Vartamana: The Present Moment as True Living
Summary: Hindu philosophy uses the Sanskrit word "vartamana" for both living and the present moment, revealing their inseparable connection. While we physically exist only now, mentally we time-travel through memories and future projections, creating suffering through attachment to non-existent past and future. True living requires mindful presence, though knowledge, relationships, and habits constantly pull awareness away from the immediate moment. By becoming a conscious observer of mental movements rather than losing ourselves in them, we transform even memory and anticipation into present-moment experiences, recognizing that existence unfolds only in the eternal now.
True living is living in the present. This is affirmed in Hinduism by the use of the same Sanskrit word, "vartamana," to signify both living and the present moment. In Sanskrit, vartamana means living. Vartamana also means the present, in contrast to the past (bhuta) and future (bhavisyat). Living is synonymous with the present because you always live in the present. The present alone is real because it alone can be lived and experienced consciously.

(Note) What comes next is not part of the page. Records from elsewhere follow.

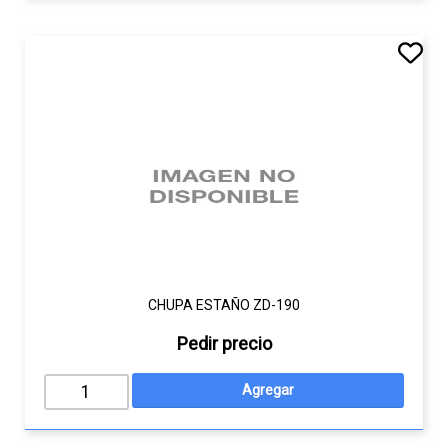
CHUPA ESTAÑO ZD-190
Pedir precio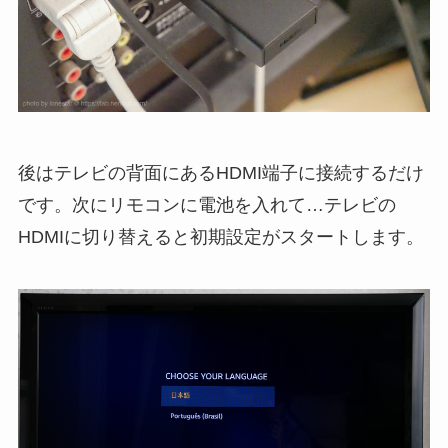
後はテレビの背面にあるHDMI端子に接続するだけ
です。次にリモコンに電池を入れて…テレビの
HDMIに切り替えると初期設定がスタートします。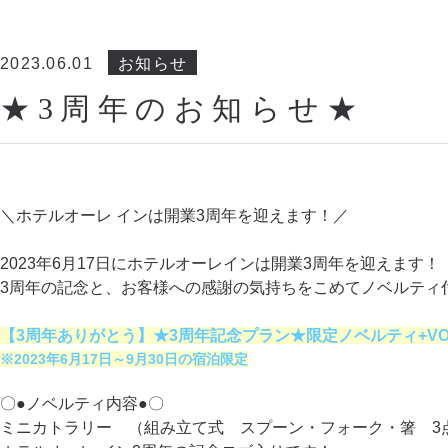
2023.06.01
お知らせ
★3周年のお知らせ★
＼ホテルオーレ インは開業3周年を迎えます！／
2023年6月17日にホテルオーレインは開業3周年を迎えます！
3周年の記念と、お客様への感謝の気持ちをこめてノベルティ
【3周年ありがとう】★3周年記念プラン★限定ノベルティ+V
※2023年6月17日～9月30日の宿泊限定
〇●ノベルティ内容●〇
ミニカトラリー （組み立て式 スプーン・フォーク・箸 3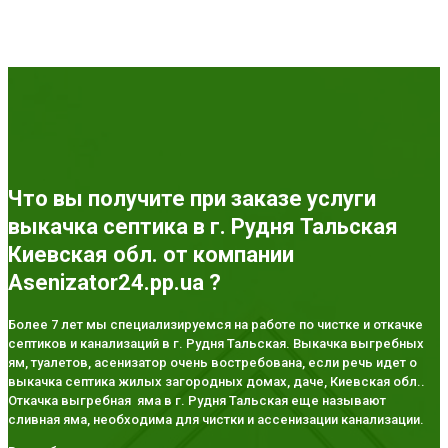
Что вы получите при заказе услуги
выкачка септика в г. Рудня Тальская
Киевская обл. от компании
Asenizator24.pp.ua ?
Более 7 лет мы специализируемся на работе по чистке и откачке
септиков и канализаций в г. Рудня Тальская. Выкачка выгребных
ям, туалетов, асенизатор очень востребована, если речь идет о
выкачка септика жилых загородных домах, даче, Киевская обл..
Откачка выгребная яма в г. Рудня Тальская еще называют
сливная яма, необходима для чистки и ассенизации канализации.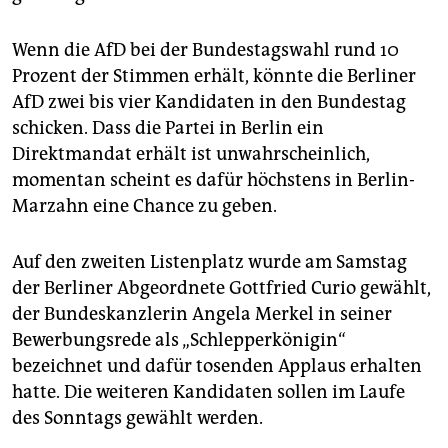
Wenn die AfD bei der Bundestagswahl rund 10
Prozent der Stimmen erhält, könnte die Berliner
AfD zwei bis vier Kandidaten in den Bundestag
schicken. Dass die Partei in Berlin ein
Direktmandat erhält ist unwahrscheinlich,
momentan scheint es dafür höchstens in Berlin-
Marzahn eine Chance zu geben.
Auf den zweiten Listenplatz wurde am Samstag
der Berliner Abgeordnete Gottfried Curio gewählt,
der Bundeskanzlerin Angela Merkel in seiner
Bewerbungsrede als „Schlepperkönigin“
bezeichnet und dafür tosenden Applaus erhalten
hatte. Die weiteren Kandidaten sollen im Laufe
des Sonntags gewählt werden.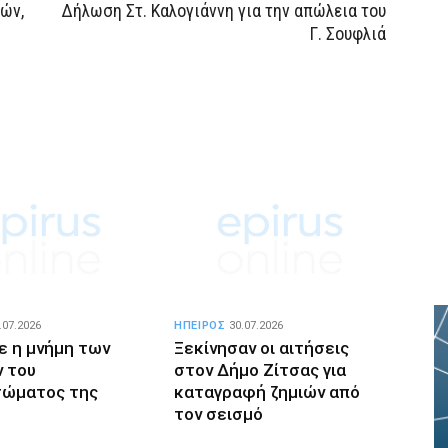
ών,
Δήλωση Στ. Καλογιάννη για την απώλεια του
Γ. Σουφλιά
.07.2026
ΗΠΕΙΡΟΣ
30.07.2026
ε η μνήμη των
Ξεκίνησαν οι αιτήσεις
 του
στον Δήμο Ζίτσας για
τώματος της
καταγραφή ζημιών από
τον σεισμό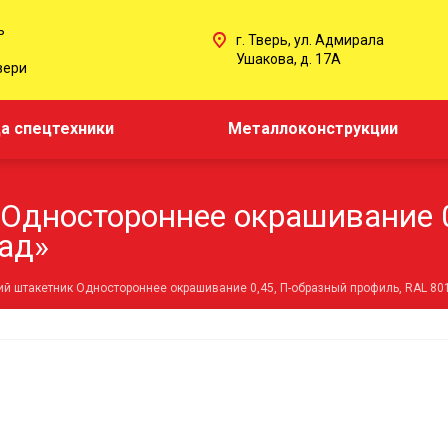
ь
г. Тверь, ул. Адмирала
Ушакова, д. 17А
вери
а спецтехники
Металлоконструкции
Одностороннее окрашивание 0
ад»
й штакетник Одностороннее окрашивание 0,45, П-образный профиль, RAL 8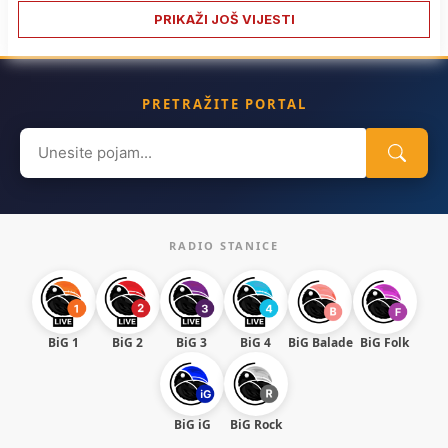
PRIKAŽI JOŠ VIJESTI
PRETRAŽITE PORTAL
Search
for:
RADIO STANICE
BiG 1
BiG 2
BiG 3
BiG 4
BiG Balade
BiG Folk
BiG iG
BiG Rock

Presence signifies living, and you live only when you are present in your body and your mind, not in relation to others but in relation to yourself. If you have not understood this clearly, let me restate this. You do not live in the past or in your future. Why? Because you have lived your past already, and your future is yet to be lived. Therefore, living is always in the context of the present moment and should rightly be so because only the present moment is real.
Unfortunately, while we may physically live in the present, mentally we do not always do so. This is a state of delusion. Mentally, we are habitual time travelers. We frequently travel back and forth in time on the backs of our frivolous memories, feelings, and emotions. We are constantly driven by various thoughts associated with our past or our future. We are driven by memories, desires, and habits. In the process, we suffer from various emotions and feelings. Practically, it is also not possible to remain always in the present because even if you want to, your knowledge, relationships, and circumstances do not allow you to remain in the present. Our knowledge is essentially an accumulation of memories, perceptions, learned intelligence, and imagination arising from them.
Most of your actions are repetitions or reenactments of your past actions. In seeing things, you superimpose upon our current perceptions what you have seen before. A larger part of your life, you live mechanically and routinely, because rightly so, it would be an enormous waste of time if you want to live your life anew each moment as if you never existed before and as if you never learned from your experiences before. Therefore, even in present moment awareness, the past plays a significant role. In many ways, we are prisoners of our past.
However, if you can manage to focus on living, on your actions, and on your perceptions, feelings, and emotions through mindful and insightful observation, you can resolve this problem to a great extent. If you succeed in this effort, then even if your mind is drawn to the past or to the future, you become a mindful observer of that in your present moment, rather than becoming involved with the movements of your mind and lost in them.
Living is always a present moment activity. If you want to make the most out of your living, stay in the present to the extent possible and enjoy life as it happens. We are like the walking pens on the canvas of infinity, in which we unite the past with the future through the present moment. The past and the future are non-existent. The present alone is the existent. The three come together in the beingness of each individual. These divisions of time exist, but in our minds in wakeful consciousness. In the dream state, their boundaries blur, and in deep sleep, they disappear altogether.